Lift out, unaltered, the lines of the material below between the line holding "453 (Cm 9575) |" and the line holding "456 (Cm 9596) |", counting both.

-- Opening Marker --

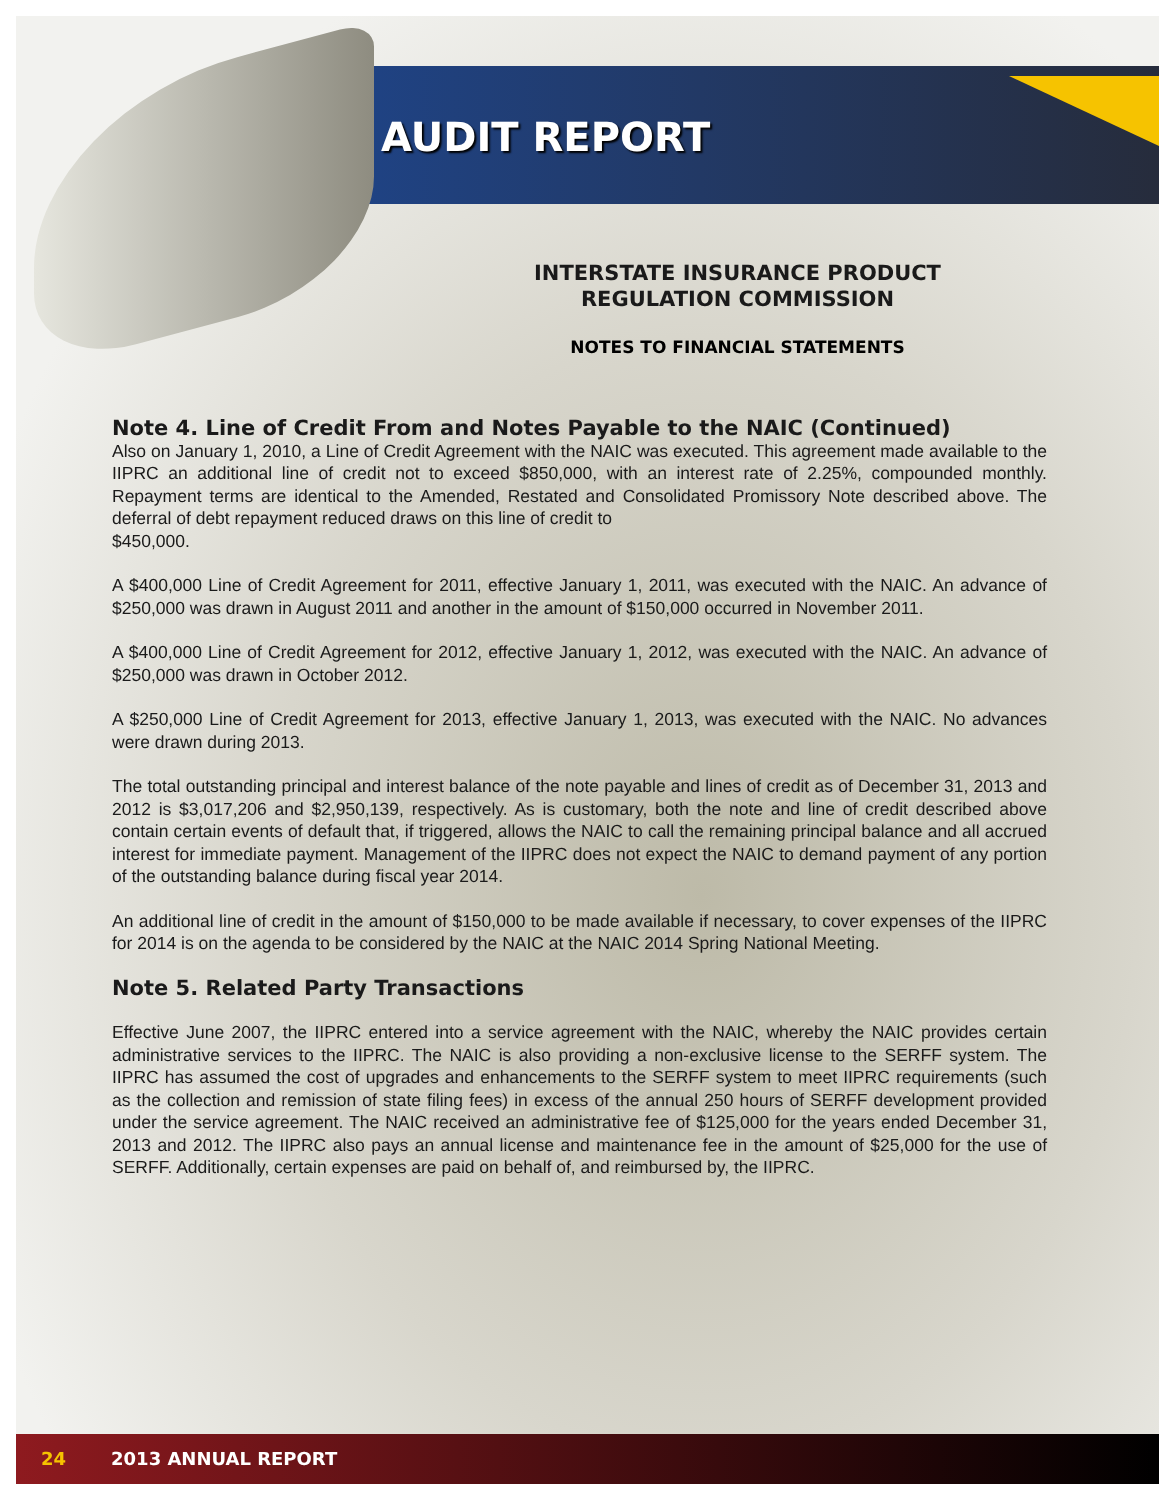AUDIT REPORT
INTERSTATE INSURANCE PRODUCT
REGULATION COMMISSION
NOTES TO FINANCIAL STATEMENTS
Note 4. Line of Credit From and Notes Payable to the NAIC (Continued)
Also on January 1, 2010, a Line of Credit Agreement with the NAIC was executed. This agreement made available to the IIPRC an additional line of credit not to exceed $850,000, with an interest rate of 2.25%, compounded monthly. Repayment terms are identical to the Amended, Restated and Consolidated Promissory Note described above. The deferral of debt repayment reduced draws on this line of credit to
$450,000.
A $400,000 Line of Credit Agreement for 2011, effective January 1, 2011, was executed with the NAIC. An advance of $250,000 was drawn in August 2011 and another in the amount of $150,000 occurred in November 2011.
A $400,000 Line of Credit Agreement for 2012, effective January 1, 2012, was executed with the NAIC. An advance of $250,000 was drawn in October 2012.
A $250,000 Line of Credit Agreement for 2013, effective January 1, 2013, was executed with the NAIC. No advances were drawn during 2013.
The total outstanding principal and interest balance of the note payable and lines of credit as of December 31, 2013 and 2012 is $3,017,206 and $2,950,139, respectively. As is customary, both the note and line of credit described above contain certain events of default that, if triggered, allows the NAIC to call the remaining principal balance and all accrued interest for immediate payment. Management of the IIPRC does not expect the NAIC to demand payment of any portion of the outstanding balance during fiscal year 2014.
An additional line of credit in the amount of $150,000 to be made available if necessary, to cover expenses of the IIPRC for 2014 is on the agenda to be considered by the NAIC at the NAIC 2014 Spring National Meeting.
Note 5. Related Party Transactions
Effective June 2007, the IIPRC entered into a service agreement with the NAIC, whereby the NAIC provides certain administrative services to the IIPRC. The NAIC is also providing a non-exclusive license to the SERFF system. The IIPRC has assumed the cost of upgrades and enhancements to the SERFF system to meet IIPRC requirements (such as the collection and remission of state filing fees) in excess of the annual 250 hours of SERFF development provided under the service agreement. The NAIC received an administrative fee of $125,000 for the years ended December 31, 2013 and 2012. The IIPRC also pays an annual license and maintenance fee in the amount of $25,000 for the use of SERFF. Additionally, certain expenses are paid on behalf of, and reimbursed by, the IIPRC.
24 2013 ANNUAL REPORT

-- Closing Marker --
-- Opening Marker --

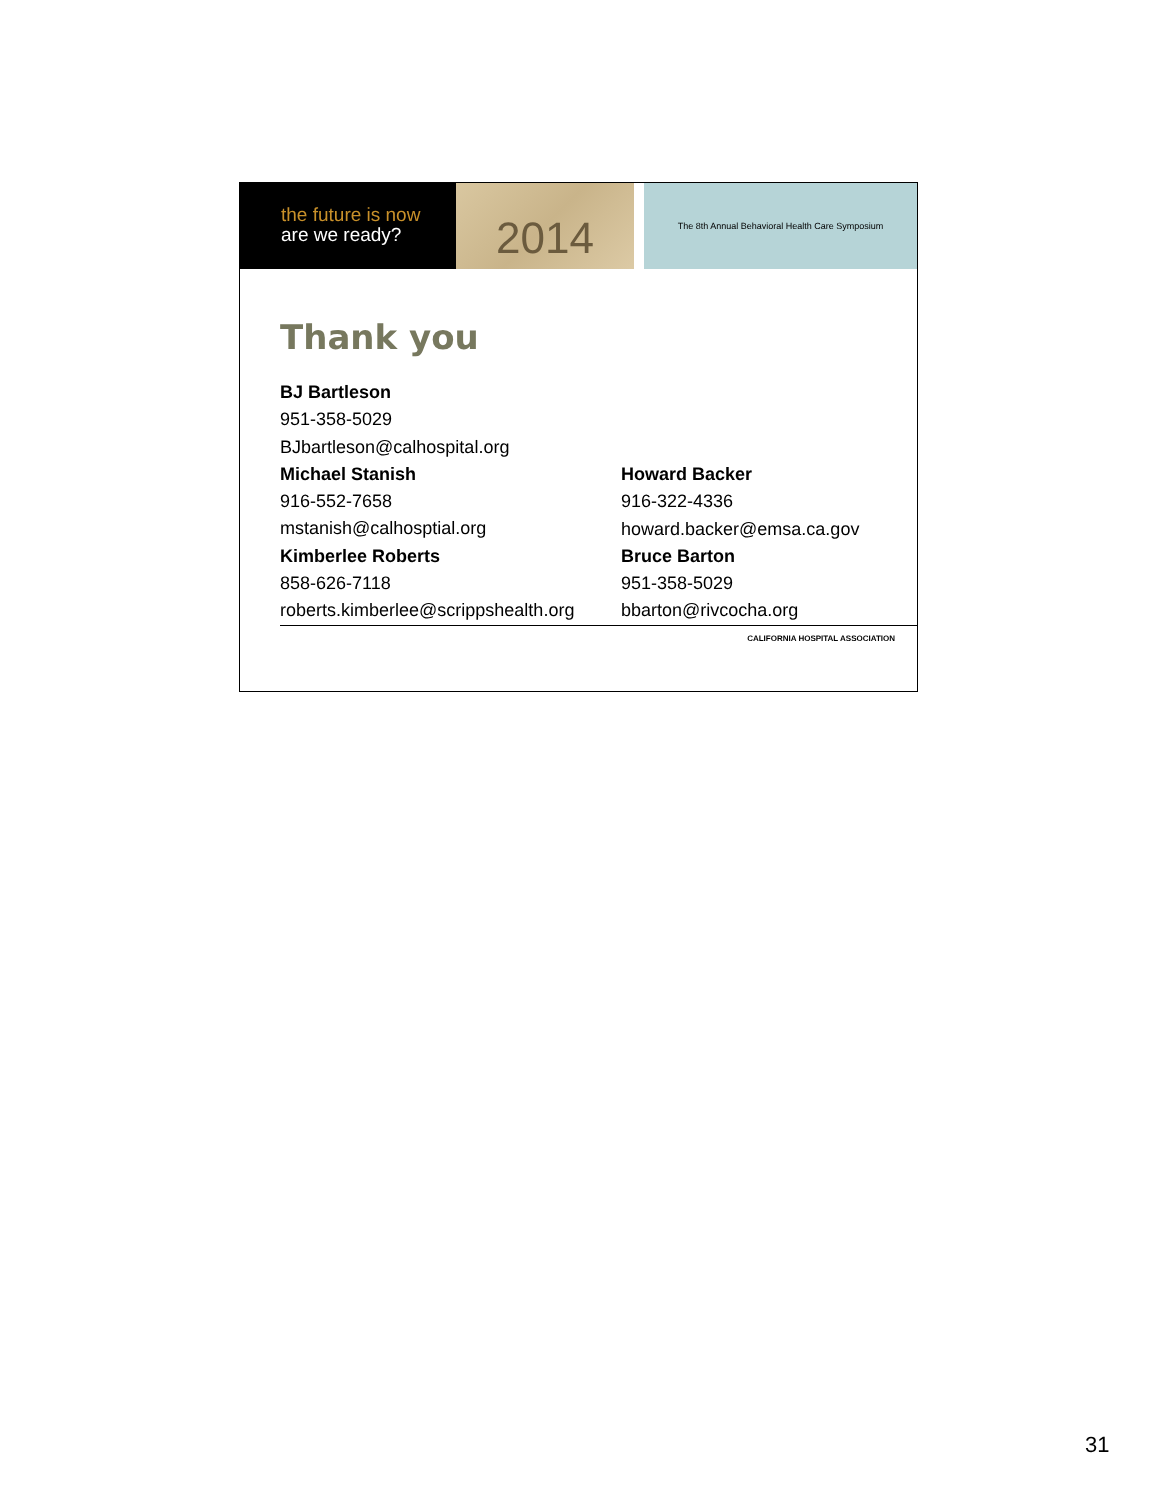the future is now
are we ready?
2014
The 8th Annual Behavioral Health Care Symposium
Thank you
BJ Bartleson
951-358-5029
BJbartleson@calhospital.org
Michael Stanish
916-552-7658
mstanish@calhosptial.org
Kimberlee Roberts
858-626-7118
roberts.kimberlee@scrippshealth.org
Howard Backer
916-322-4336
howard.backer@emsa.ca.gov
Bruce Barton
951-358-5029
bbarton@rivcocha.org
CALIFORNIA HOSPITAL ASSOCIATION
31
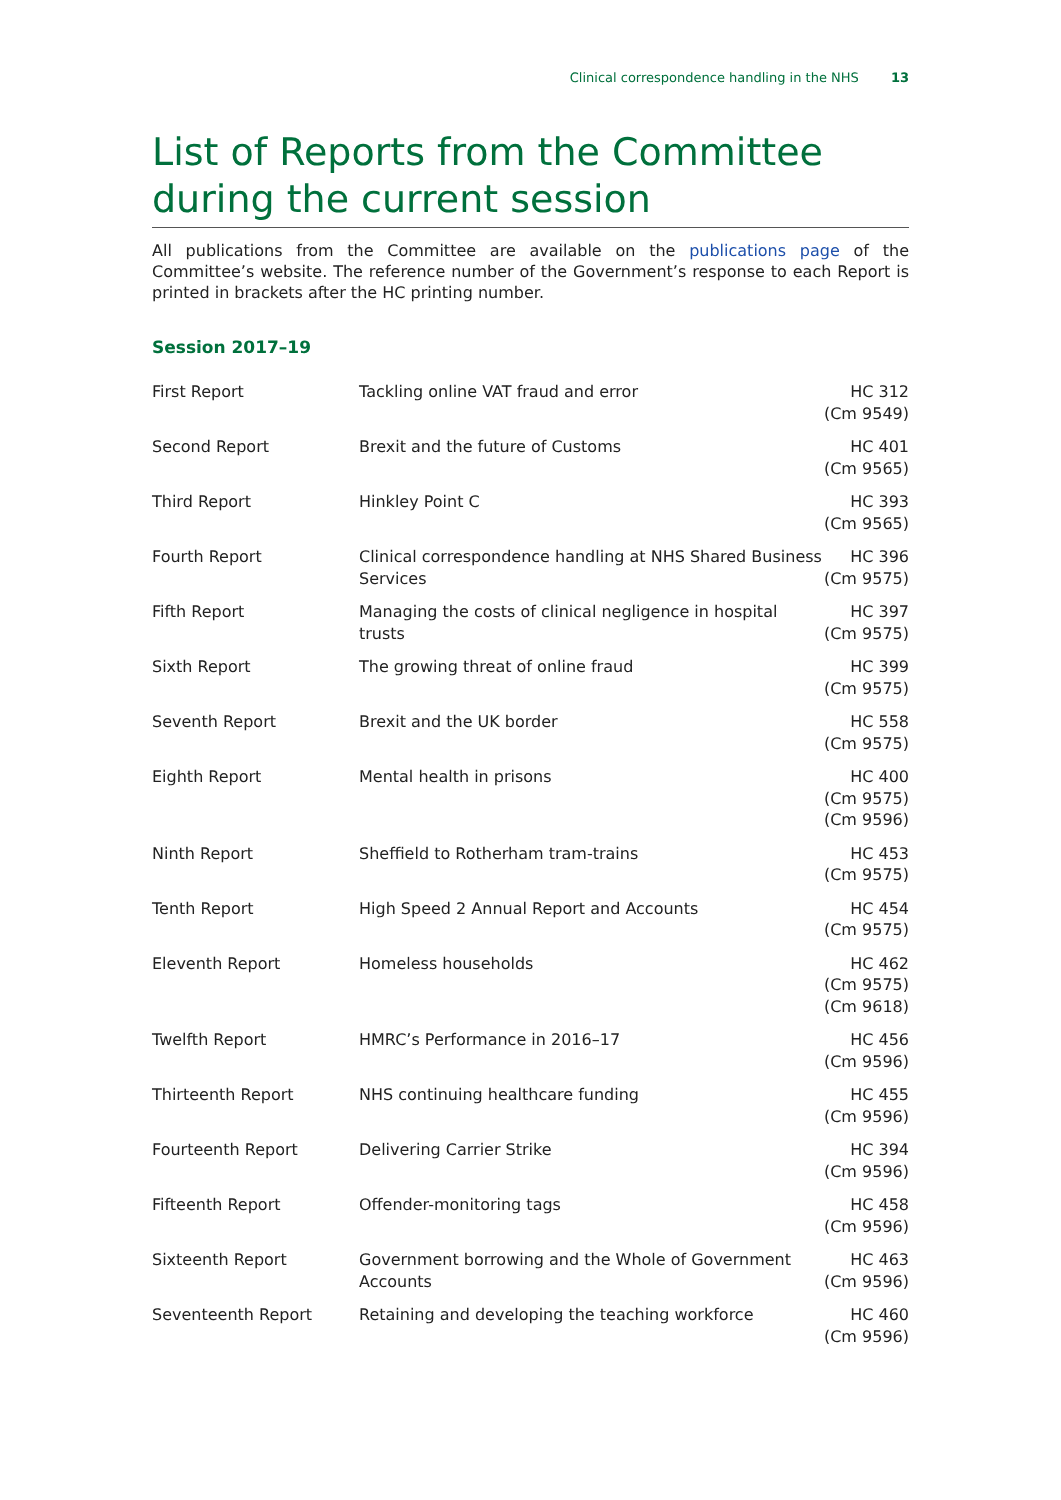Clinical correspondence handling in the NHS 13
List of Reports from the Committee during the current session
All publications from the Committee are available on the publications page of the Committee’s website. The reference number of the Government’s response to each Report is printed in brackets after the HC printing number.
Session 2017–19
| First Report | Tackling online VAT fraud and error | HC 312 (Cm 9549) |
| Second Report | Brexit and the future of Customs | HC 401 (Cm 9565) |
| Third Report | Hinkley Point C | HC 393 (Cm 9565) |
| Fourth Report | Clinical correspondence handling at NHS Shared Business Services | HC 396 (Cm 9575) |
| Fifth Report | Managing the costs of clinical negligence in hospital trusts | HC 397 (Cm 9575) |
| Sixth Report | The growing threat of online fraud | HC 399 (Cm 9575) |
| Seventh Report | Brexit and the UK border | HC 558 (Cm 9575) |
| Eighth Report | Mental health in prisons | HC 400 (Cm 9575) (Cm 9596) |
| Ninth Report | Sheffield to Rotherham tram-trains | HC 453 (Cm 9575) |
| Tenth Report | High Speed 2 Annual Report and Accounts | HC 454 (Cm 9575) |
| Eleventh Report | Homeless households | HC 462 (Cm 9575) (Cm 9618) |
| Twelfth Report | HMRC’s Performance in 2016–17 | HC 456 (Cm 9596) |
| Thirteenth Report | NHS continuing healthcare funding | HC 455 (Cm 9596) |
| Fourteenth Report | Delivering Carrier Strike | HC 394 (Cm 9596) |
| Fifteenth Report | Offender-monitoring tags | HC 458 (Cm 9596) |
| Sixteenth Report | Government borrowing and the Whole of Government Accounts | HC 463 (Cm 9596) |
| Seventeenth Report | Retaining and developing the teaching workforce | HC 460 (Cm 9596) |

-- Closing Marker --

--- Problem solution ---
| Ninth Report | Sheffield to Rotherham tram-trains | HC 453 (Cm 9575) |
| Tenth Report | High Speed 2 Annual Report and Accounts | HC 454 (Cm 9575) |
| Eleventh Report | Homeless households | HC 462 (Cm 9575) (Cm 9618) |
| Twelfth Report | HMRC’s Performance in 2016–17 | HC 456 (Cm 9596) |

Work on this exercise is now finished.